Saturday, 17th January 2015
Many web sites about hnefatafl feature an Irish game, fithcheall (also spelt fidchell or ficheall), and a related Welsh game called gwyddbwyll. Not only do they identify these games as hnefatafl variants, but they often give precise board layouts. Tafl, the e-book by Jesse Robinson, goes so far as to give full sets of rules for them. But not everyone thinks that these games belong in the hnefatafl family.
In scholarly books and papers there is more controversy. R. C. Bell in his 1969 book Board and Table Games 2 identified fithcheall as a tafl game, leaving its rules as a puzzle for the reader. Ranged against him is one of his sources, H. J. R. Murray, who thought that the game was more like the ludus latrunculorum of the Romans. D. Parlett agrees with Murray, but gives some attention to sources that support Bell's reasoning.
Both games are often mentioned in the literature of their respective cultures, but as is so often the case with games in that era, nobody wrote down the rules.

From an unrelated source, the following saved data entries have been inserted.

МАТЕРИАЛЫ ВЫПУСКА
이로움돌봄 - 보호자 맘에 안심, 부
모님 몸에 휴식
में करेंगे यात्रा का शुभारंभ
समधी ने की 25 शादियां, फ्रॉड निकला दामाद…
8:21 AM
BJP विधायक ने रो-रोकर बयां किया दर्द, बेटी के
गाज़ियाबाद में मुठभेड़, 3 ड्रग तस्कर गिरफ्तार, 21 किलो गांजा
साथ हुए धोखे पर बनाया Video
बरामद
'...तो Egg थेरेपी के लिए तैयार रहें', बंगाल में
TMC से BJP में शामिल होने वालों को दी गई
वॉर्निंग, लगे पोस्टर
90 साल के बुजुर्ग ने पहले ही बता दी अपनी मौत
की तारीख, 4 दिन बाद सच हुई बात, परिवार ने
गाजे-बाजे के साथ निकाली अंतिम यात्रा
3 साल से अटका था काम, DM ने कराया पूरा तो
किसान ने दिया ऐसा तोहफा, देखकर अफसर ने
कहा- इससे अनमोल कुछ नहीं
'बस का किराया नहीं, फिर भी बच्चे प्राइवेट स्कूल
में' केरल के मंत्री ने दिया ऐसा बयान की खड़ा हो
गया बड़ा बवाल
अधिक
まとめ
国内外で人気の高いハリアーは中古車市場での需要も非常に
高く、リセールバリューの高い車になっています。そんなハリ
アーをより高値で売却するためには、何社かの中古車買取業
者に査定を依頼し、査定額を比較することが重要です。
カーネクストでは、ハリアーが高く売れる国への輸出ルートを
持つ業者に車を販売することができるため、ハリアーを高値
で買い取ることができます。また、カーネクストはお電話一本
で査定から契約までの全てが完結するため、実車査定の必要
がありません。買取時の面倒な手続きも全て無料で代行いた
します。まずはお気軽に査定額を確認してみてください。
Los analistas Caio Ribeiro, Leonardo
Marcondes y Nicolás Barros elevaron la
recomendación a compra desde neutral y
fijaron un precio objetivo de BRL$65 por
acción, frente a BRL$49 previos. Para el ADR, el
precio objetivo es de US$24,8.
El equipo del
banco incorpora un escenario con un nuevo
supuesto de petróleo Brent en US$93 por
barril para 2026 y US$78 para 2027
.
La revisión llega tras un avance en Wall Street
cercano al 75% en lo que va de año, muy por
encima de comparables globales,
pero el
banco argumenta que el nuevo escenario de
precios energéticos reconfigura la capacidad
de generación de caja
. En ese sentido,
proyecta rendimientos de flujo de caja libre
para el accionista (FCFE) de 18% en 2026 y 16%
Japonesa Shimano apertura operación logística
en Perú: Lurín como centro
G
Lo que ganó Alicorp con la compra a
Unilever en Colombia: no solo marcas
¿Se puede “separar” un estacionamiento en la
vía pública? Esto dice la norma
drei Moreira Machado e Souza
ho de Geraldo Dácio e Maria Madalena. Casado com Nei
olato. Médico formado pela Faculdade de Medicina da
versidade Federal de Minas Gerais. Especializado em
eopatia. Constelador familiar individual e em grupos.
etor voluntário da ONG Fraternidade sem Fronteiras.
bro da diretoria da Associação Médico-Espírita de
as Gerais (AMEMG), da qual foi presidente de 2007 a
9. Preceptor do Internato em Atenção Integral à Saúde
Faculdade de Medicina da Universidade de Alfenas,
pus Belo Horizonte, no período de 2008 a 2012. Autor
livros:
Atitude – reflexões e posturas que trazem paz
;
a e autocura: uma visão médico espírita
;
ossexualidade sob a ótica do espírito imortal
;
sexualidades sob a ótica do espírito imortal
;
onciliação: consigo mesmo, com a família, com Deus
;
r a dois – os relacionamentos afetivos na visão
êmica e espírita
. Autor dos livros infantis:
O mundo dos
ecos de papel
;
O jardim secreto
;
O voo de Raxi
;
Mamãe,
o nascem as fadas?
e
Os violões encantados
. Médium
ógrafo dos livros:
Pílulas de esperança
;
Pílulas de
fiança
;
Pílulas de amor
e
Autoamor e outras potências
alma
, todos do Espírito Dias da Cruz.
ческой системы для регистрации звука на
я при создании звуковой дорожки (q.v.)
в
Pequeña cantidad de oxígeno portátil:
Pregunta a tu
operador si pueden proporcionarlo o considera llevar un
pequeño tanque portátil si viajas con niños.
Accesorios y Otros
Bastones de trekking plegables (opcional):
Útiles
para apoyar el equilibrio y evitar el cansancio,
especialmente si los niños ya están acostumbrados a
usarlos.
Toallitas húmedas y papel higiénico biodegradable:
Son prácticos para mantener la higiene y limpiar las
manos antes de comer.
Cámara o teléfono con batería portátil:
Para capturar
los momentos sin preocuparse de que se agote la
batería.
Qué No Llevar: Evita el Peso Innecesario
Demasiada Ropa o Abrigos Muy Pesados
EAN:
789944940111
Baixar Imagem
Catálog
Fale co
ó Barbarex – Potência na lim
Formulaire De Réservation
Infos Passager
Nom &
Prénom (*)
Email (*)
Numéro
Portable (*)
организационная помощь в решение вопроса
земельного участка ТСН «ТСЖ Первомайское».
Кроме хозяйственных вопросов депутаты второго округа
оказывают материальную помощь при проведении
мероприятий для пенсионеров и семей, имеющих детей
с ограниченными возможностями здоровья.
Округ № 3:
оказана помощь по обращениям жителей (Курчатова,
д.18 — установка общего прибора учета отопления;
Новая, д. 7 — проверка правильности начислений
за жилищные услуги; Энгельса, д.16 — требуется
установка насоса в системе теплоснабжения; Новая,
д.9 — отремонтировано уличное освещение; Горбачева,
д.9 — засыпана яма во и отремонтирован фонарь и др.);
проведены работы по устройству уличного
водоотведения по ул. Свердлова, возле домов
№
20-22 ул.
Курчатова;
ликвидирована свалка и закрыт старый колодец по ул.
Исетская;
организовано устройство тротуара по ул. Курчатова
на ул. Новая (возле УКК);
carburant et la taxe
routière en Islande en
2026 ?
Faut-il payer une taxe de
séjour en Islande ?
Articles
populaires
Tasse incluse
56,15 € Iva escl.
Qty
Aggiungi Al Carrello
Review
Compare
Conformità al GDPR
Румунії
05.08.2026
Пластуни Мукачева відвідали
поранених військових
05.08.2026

The attention was always (quite rightly) on the context of the game, and on the people playing it. Welsh sources like the Mabinogion described a wonderful gwyddbwyll game that played itself, and Irish sources have some amusing stories about cheating at fithcheall. But the scholarship of Eoin MacWhite, in his 1945 article Early Irish Board Games, managed to pick out some hard information from many of the stories.
Irish stories tell us by dialogues and similes three interesting facts. One, that captures in fithcheall were made by surrounding a piece with two enemies. Two, that pieces moved probably in rook fashion. These two facts could make fithcheall a hnefatafl or a latrunculi game. But the third interesting fact, which comes up more than once, is that the two sides had equal numbers of pieces. This would identify fithcheall firmly as a game of the latrunculi type.
Murray also notes that by A.D. 1000 in Ireland, fithcheall gradually gave way to brandub as the board game of choice to introduce into a story. In Wales there was a similar trend: gwyddbwyll was mentioned less, and tawlbwrdd more, in these contexts. Both of the later games can be identified positively as hnefatafl variants, so in each country the evidence supports what was probably an old Roman game being supplanted by a new game introduced by the Vikings. In both countries these new games would eventually be replaced by an Indian game introduced by the Normans.
On the basis of this evidence, I'd therefore be inclined to exclude fithcheall and gwyddbwyll from the hnefatafl family of games. Their precise rules will probably remain a mystery, but if I were to reconstruct them I'd follow Murray and take latrunculi as a basis.